EXERCISE GOAL >> From the line that contains "flex:0 0 auto;" to the last line of the data, every line is to be transcribed exactly; no other line is to be included.

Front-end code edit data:
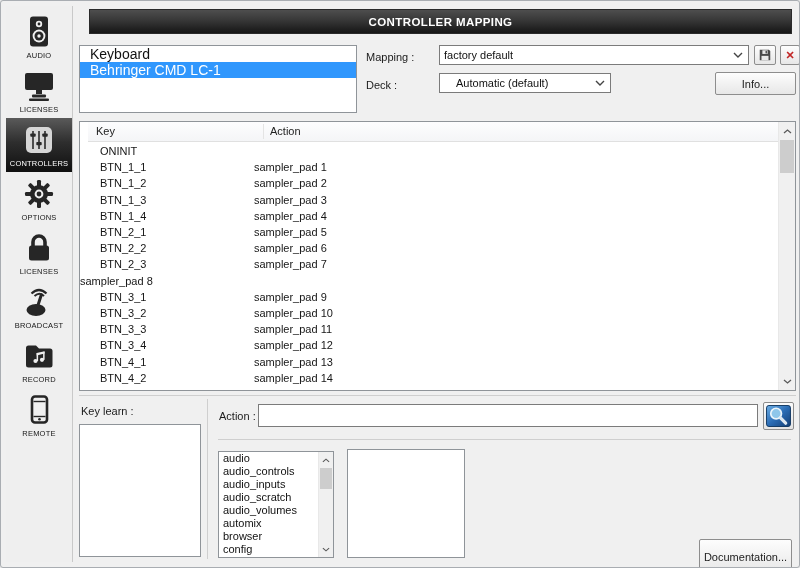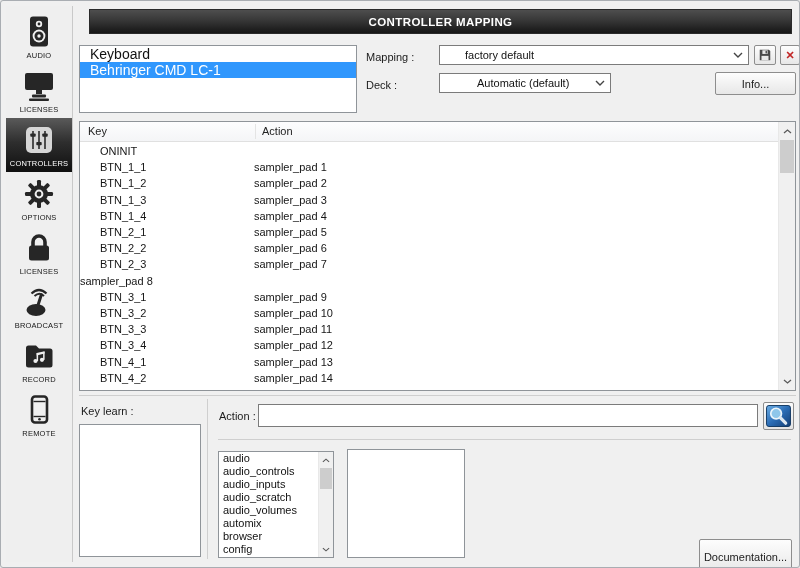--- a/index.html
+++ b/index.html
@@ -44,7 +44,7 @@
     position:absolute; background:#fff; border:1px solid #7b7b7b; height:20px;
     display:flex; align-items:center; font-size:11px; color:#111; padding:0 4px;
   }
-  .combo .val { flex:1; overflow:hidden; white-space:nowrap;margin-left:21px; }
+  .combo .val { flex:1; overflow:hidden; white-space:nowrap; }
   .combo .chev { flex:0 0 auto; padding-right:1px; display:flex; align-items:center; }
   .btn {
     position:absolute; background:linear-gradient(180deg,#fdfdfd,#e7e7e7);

ANSWER SPACE >>
   .combo .chev { flex:0 0 auto; padding-right:1px; display:flex; align-items:center; }
   .btn {
     position:absolute; background:linear-gradient(180deg,#fdfdfd,#e7e7e7);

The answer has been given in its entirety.